I’m betting you’ll discover that the things that bring you joy didn’t make it onto your schedule very often. Our days are busy, and unless we make a conscious effort to add our joyful activities to them, they can fill up fast with less-gratifying things.
Make Time for Joy
Here’s what I want you to do now: Schedule some time in the next week for a few of the things that bring you joy, or find ways to nudge yourself to do them. Maybe that means setting aside a lunch break to walk around outside instead of staying tethered to your desk. Or maybe it means putting a Post-it note in your car reminding you to listen to music you love instead of that stress-inducing news channel on the way home.

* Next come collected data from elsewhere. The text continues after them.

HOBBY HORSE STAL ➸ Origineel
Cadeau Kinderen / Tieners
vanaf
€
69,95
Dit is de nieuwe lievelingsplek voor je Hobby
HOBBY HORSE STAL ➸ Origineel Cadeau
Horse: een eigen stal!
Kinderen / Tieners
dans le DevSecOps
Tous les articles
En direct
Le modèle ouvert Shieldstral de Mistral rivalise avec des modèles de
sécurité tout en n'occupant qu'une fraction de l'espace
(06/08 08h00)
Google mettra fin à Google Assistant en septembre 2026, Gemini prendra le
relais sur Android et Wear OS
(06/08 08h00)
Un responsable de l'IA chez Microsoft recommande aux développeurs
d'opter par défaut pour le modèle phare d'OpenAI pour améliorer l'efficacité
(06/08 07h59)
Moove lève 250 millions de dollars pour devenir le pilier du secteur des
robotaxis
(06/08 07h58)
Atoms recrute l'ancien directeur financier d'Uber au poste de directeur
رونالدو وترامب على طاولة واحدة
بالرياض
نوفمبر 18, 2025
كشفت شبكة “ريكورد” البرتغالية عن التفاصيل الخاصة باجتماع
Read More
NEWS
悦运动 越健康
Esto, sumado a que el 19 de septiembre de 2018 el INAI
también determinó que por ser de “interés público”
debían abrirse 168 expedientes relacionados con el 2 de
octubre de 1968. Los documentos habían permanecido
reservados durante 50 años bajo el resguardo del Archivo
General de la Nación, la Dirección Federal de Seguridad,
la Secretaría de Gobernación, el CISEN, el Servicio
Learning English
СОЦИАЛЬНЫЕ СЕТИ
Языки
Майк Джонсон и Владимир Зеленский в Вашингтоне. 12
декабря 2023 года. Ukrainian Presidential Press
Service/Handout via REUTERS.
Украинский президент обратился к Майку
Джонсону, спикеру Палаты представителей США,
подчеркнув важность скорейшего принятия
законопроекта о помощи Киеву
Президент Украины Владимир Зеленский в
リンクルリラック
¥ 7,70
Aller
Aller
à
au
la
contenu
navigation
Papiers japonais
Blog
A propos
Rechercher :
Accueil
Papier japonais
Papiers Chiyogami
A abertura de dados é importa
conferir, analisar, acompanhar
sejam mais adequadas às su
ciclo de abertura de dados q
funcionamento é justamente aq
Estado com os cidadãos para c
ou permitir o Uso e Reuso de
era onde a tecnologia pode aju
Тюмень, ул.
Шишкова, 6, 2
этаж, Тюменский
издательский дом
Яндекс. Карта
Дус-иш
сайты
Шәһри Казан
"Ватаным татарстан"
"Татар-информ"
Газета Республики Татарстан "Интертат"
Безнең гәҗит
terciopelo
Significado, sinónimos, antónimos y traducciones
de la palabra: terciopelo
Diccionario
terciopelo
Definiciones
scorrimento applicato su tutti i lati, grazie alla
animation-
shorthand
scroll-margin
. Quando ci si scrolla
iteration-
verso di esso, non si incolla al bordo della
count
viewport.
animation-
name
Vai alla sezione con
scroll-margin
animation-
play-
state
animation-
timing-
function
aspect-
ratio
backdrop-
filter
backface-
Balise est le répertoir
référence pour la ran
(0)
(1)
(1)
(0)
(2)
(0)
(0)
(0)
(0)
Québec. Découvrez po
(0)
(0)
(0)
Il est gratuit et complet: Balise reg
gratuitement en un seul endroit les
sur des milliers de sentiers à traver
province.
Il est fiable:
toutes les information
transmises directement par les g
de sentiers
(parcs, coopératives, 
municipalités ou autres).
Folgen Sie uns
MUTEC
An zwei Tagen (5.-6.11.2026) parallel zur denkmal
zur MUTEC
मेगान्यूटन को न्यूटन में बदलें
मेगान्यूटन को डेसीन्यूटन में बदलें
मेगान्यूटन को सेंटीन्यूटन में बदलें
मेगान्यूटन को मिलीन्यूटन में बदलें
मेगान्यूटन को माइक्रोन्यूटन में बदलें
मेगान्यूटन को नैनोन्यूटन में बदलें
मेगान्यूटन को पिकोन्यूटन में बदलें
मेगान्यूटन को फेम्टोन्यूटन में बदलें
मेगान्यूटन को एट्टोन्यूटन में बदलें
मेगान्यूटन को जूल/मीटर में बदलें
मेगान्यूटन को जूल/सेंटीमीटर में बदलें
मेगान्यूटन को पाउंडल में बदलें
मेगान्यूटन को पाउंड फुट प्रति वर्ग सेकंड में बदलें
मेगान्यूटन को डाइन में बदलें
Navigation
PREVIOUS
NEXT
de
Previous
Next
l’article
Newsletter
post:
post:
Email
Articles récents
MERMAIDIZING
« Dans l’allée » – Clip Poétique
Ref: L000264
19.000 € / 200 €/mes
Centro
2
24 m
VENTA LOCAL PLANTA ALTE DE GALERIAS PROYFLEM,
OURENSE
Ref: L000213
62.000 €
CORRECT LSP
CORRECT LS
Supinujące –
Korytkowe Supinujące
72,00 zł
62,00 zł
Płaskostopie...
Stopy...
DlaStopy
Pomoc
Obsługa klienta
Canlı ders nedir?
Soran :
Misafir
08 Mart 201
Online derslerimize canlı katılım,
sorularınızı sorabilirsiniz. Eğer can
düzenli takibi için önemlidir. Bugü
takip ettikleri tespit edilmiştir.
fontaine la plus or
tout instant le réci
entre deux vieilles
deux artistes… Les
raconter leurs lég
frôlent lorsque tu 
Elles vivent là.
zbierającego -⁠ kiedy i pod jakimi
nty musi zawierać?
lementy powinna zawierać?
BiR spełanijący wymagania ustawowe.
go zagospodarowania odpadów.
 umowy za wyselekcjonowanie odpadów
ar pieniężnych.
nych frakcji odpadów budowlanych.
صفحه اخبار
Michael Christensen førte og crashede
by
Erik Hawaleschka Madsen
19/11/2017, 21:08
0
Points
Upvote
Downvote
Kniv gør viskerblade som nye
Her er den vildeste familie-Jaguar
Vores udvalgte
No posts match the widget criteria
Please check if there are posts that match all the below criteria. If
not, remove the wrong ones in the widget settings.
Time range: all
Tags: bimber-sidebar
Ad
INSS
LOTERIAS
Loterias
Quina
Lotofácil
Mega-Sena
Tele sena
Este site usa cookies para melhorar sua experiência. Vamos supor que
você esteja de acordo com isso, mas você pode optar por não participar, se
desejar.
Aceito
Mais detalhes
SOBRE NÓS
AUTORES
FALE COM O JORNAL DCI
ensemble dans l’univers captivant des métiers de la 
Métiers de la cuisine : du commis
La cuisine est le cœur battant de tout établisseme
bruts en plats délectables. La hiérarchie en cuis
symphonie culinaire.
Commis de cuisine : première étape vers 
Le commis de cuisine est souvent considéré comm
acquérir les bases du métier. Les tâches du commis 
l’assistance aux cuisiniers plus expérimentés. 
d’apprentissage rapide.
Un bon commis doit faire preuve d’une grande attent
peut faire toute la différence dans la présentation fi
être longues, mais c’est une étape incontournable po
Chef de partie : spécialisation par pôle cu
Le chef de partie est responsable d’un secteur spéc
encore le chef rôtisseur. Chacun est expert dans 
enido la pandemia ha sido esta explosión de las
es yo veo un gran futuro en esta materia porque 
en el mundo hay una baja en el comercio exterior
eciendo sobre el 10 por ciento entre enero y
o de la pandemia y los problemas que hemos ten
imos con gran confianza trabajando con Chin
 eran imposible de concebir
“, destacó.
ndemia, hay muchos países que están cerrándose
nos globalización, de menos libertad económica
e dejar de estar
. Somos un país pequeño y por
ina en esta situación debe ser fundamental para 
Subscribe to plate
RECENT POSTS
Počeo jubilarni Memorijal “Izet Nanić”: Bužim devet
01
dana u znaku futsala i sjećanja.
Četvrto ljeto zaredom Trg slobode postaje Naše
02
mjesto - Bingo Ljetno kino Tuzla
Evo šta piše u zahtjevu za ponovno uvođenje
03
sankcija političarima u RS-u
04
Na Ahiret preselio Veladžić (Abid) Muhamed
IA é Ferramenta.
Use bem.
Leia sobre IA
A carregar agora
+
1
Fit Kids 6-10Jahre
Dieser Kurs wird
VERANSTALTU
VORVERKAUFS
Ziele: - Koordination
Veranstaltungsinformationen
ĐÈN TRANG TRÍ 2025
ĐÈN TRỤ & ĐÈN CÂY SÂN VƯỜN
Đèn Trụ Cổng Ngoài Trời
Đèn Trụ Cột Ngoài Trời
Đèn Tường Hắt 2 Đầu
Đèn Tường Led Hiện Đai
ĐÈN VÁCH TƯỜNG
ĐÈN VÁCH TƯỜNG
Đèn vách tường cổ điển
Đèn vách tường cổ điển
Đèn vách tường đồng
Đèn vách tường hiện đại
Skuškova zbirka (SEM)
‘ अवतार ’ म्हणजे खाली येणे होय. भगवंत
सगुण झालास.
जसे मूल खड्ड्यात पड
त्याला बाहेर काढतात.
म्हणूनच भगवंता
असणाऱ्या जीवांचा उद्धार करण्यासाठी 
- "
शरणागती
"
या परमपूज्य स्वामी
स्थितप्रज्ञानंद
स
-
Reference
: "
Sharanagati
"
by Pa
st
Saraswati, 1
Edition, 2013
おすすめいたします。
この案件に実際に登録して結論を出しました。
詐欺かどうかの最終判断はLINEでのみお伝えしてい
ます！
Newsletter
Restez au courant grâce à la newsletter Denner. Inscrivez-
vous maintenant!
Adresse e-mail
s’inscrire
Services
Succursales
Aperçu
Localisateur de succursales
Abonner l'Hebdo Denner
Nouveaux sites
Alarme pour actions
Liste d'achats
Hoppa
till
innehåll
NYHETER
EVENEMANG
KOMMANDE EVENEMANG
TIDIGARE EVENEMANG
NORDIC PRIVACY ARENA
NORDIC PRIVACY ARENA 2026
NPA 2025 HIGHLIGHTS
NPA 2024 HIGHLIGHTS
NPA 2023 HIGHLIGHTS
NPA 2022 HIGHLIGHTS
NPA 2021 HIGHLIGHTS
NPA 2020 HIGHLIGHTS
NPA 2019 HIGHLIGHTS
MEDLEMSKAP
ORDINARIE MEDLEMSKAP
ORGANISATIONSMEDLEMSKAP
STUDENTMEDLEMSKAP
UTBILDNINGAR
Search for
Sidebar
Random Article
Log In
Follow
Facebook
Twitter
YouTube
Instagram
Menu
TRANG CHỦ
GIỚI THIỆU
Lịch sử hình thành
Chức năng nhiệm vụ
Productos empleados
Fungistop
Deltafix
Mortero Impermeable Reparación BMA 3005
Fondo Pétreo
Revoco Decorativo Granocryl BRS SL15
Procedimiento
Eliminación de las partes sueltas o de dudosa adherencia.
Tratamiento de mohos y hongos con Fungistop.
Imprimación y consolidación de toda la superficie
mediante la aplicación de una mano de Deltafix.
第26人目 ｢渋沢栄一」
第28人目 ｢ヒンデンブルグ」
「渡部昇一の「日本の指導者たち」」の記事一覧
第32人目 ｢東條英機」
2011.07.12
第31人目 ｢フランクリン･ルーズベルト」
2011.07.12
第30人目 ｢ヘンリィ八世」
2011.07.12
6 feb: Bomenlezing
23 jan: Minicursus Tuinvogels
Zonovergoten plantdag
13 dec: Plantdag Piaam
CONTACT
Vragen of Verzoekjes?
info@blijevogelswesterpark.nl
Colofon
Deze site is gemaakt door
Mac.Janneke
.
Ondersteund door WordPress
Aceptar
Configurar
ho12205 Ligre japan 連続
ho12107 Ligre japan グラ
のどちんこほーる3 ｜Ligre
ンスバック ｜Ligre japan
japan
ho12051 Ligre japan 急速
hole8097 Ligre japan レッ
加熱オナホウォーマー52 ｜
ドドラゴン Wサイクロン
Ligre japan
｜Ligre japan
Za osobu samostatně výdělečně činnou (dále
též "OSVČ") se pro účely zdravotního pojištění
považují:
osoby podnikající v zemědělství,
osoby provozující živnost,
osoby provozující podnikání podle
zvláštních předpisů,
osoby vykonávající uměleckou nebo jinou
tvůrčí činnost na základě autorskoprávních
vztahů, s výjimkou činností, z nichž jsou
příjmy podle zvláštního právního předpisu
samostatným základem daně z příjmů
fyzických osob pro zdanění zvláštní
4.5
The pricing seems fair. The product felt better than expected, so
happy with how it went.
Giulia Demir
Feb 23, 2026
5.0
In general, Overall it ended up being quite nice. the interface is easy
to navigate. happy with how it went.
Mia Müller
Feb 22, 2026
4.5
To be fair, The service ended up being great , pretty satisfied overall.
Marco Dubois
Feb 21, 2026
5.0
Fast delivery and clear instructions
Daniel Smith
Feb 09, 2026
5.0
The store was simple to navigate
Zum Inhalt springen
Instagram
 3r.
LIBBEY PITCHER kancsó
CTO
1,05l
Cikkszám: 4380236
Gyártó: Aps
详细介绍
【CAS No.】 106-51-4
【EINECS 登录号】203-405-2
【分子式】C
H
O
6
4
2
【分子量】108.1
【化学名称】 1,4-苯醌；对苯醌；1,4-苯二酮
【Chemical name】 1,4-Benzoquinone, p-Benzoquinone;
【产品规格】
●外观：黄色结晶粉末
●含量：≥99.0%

So what does all this have to do with your relationship? Regularly doing the things you love inevitably changes how you show up in the marriage. When you give to yourself and inject more joy into your life, it makes you happier and less stressed — and that takes pressure off your relationship. Including yourself in the circle of people you give to regularly usually lowers the resentment most people feel when they are giving, and giving, and giving. When you put energy into allowing yourself to be more you, don’t be surprised if that kind of vibrance makes you more irresistible to your husband!
If you do not value yourself enough to keep yourself in the picture, there are tremendous limits to how much love you can truly give or receive. Holding onto your marriage and holding onto yourself go hand in hand.
Adding joy to your life is a gift to yourself — and to your marriage. Try this relationship tip and tell me about how it goes!!